How am I living my life? Am I living in a way that is consistent with the gospel of Jesus? Am I living as a person who was on a path to destruction? Am I living as a person who was headed for eternal death? Headed for an eternal sentence in the horridness of hell? About to be cast into the pit of fire forever? Facing sure death, but then apart from any of my doing, was fetched from the flames, plucked from destruction, caught stuck in the burning house of my sins when out of nowhere the Savior rescued me with His perfect life and complete payment for our sins on the cross. Am I living in a way that is consistent with that? Does my life reflect a perfect zeal for God due to the fact that I was lost and headed for death but was rescued and am now, thanks to Jesus, headed for the paradise of heaven that is far greater than anything I could ever dream of or imagine? How’s your examination going?
If we truly examine ourselves, we probably see inside of us some good, but a lot of bad. If eternal life was left in our hands we’d fail the examination, fail the test and there are no do overs. But Jesus didn’t fail any test or any examination. He came as the perfect Lamb without blemish or defect. The devil tested Him but Jesus stood firm, people tested him by trying to pin a sin against Him but couldn’t. For every trial, test, or temptation we’ve failed, Jesus didn’t, He remained perfect for you and me. And for every trial, test, or temptation we’ve failed, Jesus took our failures upon Himself, on His own body and paid the penalty with His death on the cross.
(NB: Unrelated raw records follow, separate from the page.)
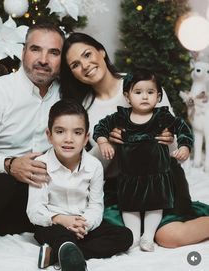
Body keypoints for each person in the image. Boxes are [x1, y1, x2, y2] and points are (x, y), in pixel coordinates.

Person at [59, 32, 209, 248]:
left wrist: (170, 140)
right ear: (73, 73)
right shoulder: (83, 109)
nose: (85, 65)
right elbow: (88, 167)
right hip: (122, 185)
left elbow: (176, 151)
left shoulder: (143, 84)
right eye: (75, 64)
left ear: (101, 51)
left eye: (87, 54)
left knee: (168, 236)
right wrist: (107, 145)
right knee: (113, 234)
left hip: (163, 177)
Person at [0, 23, 64, 238]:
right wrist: (10, 164)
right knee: (2, 181)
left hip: (34, 192)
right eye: (36, 49)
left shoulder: (67, 95)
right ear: (23, 52)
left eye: (53, 52)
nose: (43, 59)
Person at [93, 69, 194, 251]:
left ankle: (148, 235)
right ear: (127, 96)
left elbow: (182, 128)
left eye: (150, 92)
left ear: (159, 96)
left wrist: (185, 146)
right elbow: (101, 126)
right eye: (138, 92)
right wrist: (103, 142)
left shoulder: (162, 117)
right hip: (129, 176)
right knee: (129, 206)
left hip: (157, 175)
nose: (145, 97)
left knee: (154, 205)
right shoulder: (121, 117)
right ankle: (132, 237)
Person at [26, 99, 133, 270]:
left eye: (77, 133)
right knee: (56, 233)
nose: (68, 139)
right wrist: (61, 219)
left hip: (82, 225)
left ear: (86, 138)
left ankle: (58, 254)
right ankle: (67, 251)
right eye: (60, 131)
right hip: (54, 225)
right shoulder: (41, 164)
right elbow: (34, 210)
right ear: (49, 135)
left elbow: (96, 206)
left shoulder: (94, 166)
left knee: (125, 236)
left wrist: (84, 224)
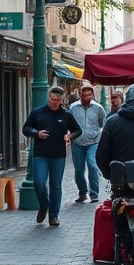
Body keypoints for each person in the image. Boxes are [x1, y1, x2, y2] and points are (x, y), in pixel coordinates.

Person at [22, 85, 81, 227]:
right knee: (39, 183)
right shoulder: (38, 112)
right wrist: (37, 133)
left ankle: (54, 215)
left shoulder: (66, 114)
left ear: (61, 100)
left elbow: (77, 130)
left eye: (56, 99)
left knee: (55, 186)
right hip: (40, 155)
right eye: (51, 98)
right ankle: (44, 205)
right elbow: (26, 128)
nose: (53, 101)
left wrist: (69, 136)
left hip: (58, 155)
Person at [68, 84, 105, 204]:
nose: (88, 97)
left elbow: (101, 123)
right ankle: (82, 192)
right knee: (79, 169)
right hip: (77, 142)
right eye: (85, 95)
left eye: (90, 94)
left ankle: (94, 193)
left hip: (93, 142)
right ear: (81, 95)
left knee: (92, 165)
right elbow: (69, 123)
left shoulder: (98, 108)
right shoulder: (73, 108)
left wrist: (97, 134)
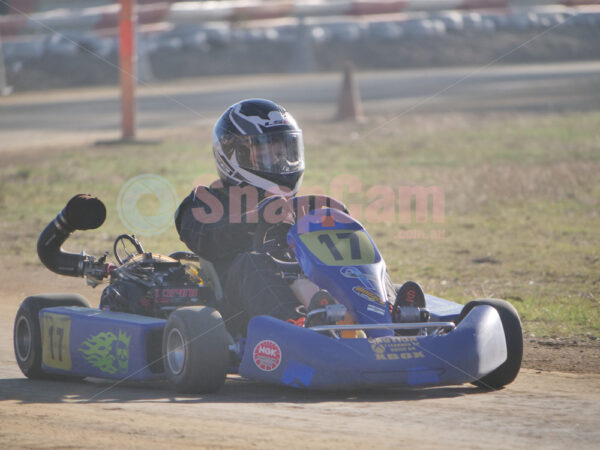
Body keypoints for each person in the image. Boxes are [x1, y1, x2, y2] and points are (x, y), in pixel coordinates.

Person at [175, 99, 312, 336]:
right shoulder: (204, 202)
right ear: (233, 155)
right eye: (264, 151)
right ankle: (296, 330)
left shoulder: (294, 206)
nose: (277, 160)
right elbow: (208, 239)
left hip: (303, 287)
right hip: (235, 309)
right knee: (251, 261)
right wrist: (257, 218)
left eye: (281, 151)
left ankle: (386, 314)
And miracle upon miracle God worked faith in your heart to believe it.
All for what purpose? So you could answer this question, “Do you not realize that Christ Jesus is in you?” That’s not a multiple choice question, it doesn’t have to be, in Greek it’s a question that expects a yes answer. Yes, I know Christ lives in me! God says so! Through faith Jesus lives in you. You see, you’d never believe in Jesus if Jesus hadn’t taken up residence in your heart. And anyone in whom Jesus lives is not a fake Christian.
Think about that! Jesus who lives inside of you is fighting for your faith! He hasn’t given up on you. He died for us so often failing people and he’ll stick it out. He still forgives us and loves. He’s in us. And what else does that mean? That means he gives you the strength to change, live in better ways. Jesus- the Lord, the one who came back from the dead and has all authority – isn’t just near you, but is in you!
So what kind of Christian are you? Of course you’re a real one. Jesus lived and died for you! Jesus lives inside of you. But that examination question is good because it causes us to live in repentance. To confess our sins, to be strengthened by Jesus’ forgiveness who lives in us and to clear out the bad thinking, to change bad behaviors and pursue what is right and good. That’s the Christian that you are. Amen.